[Begin Given records]

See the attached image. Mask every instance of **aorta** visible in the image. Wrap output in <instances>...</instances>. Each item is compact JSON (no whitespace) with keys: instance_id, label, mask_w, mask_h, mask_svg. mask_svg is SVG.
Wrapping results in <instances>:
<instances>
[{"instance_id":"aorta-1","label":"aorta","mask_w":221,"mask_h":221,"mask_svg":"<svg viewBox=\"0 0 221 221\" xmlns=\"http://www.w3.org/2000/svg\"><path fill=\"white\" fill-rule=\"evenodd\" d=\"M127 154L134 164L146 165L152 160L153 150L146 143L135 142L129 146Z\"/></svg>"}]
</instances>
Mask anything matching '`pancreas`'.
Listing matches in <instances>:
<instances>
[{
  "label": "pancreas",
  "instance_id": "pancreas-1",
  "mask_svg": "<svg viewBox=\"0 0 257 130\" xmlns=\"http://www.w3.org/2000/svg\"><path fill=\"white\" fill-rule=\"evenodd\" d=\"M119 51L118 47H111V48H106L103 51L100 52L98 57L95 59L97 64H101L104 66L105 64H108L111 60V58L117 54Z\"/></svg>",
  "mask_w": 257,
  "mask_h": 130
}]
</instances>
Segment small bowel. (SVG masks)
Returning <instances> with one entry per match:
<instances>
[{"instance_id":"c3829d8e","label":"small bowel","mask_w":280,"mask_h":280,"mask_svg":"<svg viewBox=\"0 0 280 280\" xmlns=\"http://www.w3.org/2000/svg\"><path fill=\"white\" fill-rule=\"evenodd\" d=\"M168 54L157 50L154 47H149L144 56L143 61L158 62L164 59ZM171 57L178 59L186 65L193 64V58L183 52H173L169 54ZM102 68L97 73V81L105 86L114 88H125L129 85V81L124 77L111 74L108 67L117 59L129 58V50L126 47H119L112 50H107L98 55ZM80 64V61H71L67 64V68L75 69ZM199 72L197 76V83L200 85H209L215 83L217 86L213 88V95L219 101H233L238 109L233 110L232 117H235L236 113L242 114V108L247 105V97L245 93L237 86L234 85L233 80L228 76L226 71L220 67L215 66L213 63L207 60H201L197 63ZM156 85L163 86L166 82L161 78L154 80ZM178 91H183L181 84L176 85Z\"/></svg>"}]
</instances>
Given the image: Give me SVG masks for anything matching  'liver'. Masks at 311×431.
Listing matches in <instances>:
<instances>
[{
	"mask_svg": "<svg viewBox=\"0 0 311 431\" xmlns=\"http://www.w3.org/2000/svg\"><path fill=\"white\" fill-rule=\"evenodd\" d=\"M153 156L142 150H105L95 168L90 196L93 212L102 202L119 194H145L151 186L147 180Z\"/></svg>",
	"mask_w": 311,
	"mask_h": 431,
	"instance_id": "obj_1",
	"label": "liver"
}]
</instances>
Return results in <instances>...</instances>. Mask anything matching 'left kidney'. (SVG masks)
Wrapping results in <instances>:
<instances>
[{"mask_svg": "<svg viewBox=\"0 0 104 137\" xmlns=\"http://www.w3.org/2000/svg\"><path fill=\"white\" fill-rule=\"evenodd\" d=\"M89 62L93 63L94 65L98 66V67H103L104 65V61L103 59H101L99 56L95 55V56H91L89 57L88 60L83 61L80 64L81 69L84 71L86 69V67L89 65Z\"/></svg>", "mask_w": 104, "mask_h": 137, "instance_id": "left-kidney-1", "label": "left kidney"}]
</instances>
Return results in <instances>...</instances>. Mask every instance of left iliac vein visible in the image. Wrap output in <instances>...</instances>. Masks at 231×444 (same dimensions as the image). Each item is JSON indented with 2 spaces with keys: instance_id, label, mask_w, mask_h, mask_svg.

[End Given records]

→ **Your goal**
Count how many lines in the data above contain the string "matching". Reply with the number only.

→ **Result for this exercise**
3